HCC's real estate portfolio: Floodplains, empty warehouses, questionable deals paid for with your tax dollars

Thursday, April 30, 2015
HCC's real estate portfolio of questionable deals
An investigation of the Houston Community College System found many land deals that appear to have not been good bargains for taxpayers

HOUSTON (KTRK) -- The Houston Community College System has entered into questionable land deals for years and continues to do so despite new board of trustees members and a new chancellor, Ted Oberg Investigates has found.

The investigation into HCC purchases found:

  • A former Conn's appliance store that the college purchased in January for $8.5 million, based on a lease between HCC and the car company Tesla that ultimately fell apart. The college has no immediate plans for the South Loop property except to find a new tenant. Documents obtained by ABC-13 show the building was appraised for $5.3 million by the college's appraisers just three months before the sale.
  • Nine acres of vacant property just off State Highway 288 along North MacGregor Way. The college purchased the land in 1990 for $800,000. They sold it 10 years later for $2 million and then repurchased it in 2013 for $13.6 million -- $12.8 million more than taxpayers paid for it the first time.
  • Twenty-three acres just north of Westheimer on the west side, purchased in 2011 with the then-HCC board chair saying there were no plans to ever use the land. FEMA describes the parcel as having a high flood risk.
  • A half-acre of land acquired in 1997 near the East Loop and I-10, located under power lines and partially in a flood way. Tax records describe it as worthless.
  • A vacant warehouse on the city's East Side, owned for seven years and described in HCC records as a parking option. It is a 46-minute walk to HCC's main campus on Main Street.

"The College does not have detailed plans for those properties," HCC Chief Facilities Officer Charles Smith said in a statement to ABC-13. "We are in the process of engaging a consultant to advise us on strategic land issues, including recommendations for potential acquisitions and divestitures."

And at an HCC trustee meeting this month, Smith assured the public that the college, an institution with more than 55,000 students, is not simply buying up property for no reason.

"We're not in the real estate business, we're in the college business," he said.

But as of April, HCC owns more than 150 separate pieces of property. And dozens of those parcels are unused or vacant.

"We have a real estate investment package that would make Donald Trump envious," said Trustee Dave Wilson, who has long criticized HCC land purchases that he says make little sense. "We've bought property that's in the swampland."

These revelations come amid recent court records filed in ongoing lawsuit between HCC and former acting chancellor Renee Byas.

| Information supplied |
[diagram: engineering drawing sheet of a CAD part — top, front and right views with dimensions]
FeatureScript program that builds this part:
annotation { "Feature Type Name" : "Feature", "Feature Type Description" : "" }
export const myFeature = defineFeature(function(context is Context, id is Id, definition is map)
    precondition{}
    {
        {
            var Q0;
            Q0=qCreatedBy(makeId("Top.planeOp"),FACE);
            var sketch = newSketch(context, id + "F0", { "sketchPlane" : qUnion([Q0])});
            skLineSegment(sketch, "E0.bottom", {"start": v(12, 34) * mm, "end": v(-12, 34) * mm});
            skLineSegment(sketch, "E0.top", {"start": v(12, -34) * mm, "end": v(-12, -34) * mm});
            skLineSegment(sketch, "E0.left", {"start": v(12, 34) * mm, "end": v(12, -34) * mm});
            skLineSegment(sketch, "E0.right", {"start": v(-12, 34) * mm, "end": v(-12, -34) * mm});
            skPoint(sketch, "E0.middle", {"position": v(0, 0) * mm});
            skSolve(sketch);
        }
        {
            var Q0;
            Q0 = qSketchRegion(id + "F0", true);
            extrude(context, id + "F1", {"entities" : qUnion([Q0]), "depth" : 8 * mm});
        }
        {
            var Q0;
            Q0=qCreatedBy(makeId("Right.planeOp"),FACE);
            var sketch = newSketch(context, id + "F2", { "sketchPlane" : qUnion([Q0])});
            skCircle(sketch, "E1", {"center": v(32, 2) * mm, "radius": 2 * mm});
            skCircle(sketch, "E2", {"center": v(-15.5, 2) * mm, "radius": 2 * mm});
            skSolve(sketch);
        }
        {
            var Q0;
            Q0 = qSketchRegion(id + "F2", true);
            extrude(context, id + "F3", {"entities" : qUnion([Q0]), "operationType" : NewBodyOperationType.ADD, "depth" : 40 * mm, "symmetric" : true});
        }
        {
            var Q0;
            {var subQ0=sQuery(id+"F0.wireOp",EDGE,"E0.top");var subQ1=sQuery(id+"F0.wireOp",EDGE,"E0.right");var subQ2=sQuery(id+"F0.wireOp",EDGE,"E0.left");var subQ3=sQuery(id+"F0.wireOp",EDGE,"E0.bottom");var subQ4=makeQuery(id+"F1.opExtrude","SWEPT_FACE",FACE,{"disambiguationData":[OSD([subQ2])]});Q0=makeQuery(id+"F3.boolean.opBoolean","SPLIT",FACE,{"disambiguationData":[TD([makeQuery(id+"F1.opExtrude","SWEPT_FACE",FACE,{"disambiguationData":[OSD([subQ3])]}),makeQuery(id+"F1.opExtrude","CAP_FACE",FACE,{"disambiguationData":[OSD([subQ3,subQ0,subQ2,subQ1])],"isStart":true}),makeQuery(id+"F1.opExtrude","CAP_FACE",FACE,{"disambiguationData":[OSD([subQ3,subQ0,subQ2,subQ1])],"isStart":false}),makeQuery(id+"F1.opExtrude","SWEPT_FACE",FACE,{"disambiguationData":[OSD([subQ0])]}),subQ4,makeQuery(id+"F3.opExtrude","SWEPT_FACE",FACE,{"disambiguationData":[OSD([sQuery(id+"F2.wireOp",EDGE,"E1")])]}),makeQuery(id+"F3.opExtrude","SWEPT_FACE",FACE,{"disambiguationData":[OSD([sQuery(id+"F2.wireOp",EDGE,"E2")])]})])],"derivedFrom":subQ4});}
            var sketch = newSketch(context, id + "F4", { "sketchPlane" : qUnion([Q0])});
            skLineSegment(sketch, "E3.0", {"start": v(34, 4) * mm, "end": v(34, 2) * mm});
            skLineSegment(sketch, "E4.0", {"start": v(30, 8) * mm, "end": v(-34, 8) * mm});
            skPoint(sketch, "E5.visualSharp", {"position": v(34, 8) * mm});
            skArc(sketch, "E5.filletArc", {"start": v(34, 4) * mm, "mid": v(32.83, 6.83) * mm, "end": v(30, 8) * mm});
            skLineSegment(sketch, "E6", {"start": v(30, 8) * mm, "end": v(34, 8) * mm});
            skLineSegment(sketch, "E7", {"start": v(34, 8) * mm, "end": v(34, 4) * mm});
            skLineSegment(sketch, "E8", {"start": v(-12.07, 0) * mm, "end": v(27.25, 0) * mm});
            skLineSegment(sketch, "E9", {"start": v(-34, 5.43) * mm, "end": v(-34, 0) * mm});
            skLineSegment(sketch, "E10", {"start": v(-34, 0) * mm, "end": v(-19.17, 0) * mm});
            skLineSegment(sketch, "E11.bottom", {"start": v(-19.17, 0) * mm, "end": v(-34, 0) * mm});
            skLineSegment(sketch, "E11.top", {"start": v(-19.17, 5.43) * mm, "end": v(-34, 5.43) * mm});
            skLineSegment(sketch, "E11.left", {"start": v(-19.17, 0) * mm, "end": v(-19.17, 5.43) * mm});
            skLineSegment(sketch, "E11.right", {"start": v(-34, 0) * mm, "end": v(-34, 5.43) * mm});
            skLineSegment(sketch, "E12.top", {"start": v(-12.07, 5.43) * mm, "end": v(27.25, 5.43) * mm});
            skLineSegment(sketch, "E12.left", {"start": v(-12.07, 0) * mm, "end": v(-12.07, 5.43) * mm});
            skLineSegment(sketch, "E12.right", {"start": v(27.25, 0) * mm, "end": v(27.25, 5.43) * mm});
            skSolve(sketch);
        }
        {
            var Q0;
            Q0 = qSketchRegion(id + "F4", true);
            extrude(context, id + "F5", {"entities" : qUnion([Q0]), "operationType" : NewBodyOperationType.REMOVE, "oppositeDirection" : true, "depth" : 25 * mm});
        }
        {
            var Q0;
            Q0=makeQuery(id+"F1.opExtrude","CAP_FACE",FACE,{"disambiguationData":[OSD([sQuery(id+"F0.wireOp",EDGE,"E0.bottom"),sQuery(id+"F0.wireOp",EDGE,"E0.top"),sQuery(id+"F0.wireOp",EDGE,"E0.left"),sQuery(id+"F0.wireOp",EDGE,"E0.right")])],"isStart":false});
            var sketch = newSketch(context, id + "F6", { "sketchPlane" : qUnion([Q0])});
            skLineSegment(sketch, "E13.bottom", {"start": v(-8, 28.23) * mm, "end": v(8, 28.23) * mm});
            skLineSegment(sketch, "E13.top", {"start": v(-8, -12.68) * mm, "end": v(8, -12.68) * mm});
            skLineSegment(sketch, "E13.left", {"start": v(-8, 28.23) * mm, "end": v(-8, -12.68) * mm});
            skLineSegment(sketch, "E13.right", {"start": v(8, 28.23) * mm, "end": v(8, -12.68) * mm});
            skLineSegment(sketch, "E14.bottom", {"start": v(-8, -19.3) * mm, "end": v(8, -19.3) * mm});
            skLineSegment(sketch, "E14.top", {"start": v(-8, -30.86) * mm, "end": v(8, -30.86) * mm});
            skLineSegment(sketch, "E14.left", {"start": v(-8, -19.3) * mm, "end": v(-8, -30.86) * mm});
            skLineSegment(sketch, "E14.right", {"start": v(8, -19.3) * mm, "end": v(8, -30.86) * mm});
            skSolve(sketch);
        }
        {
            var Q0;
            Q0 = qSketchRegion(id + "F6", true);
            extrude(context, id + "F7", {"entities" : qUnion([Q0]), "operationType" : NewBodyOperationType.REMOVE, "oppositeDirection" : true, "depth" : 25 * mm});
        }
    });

| To be done |
1. Rewrite more briefly the paragraph of the article on HCC's real estate deals that begins "HOUSTON (KTRK) -- The Houston Community College System has entered," keeping its main facts.
2. In the article on HCC's real estate deals, what did the college pay in 1990 for the nine acres along North MacGregor Way?
3. Carry on the article on HCC's real estate deals from its last sentence.
The entries are separate material and have no connection to the article on HCC's real estate deals.

| Expected outputs |
1. Ted Oberg Investigates found that the Houston Community College System has made questionable land deals for years. It still does so despite new board of trustees members and a new chancellor.

2. $800,000.

3.
In those records, filed this month, Byas described how she told law enforcement authorities that three trustees attempted to orchestrate a deal in which the HCC would buy property, and they would receive 10 percent of the money the college paid to the seller.

The records did not mention specific trustees. An attorney for HCC said in press reports the claims are unfounded. And these events took place before Wilson was elected trustee.

Wilson is not the only trustee unhappy with the bevy of HCC land purchases.

Chris Oliver, the longest-serving trustee member, told ABC-13 that trustees "have some of the same questions that you do" about the land deals.

Trustees want to ask questions about some of the deals, but get push-back from HCC administrators, Oliver said.

"If you ask the kinds of questions that you're asking me now, we're accused of micromanagement," he said. "We get questions like, 'Why are you asking so many questions?'"

Carroll Robinson, who stepped down from the HCC Board of Trustees this month saying he wanted to concentrate on a run for Houston Controller, said it's an uphill battle to get "full and complete information" about land deals from the administration.

For example, Robinson said he asked several times for a map of HCC properties and how many of those held vacant buildings.

"I could never get it," he said.

Robinson was investigated for trying to direct a $1.4 million contract to a friend. He was cleared by an HCC investigation. And Robinson, Oliver and Wilson have had a contentious relationship with the current HCC administration.

The most recent contention between the trio and the HCC administration stems from the January purchase of the West Loop former Conn's building. All three told ABC-13 the college overpaid for the building after they were shown documents obtained by Ted Oberg Investigates.

On Thursday at 6 p.m., tune into ABC-13 to find out more about the questions surrounding the deal that led to the purchase of the former Conn's on the West Loop and to find out exactly how much taxpayers may have overpaid.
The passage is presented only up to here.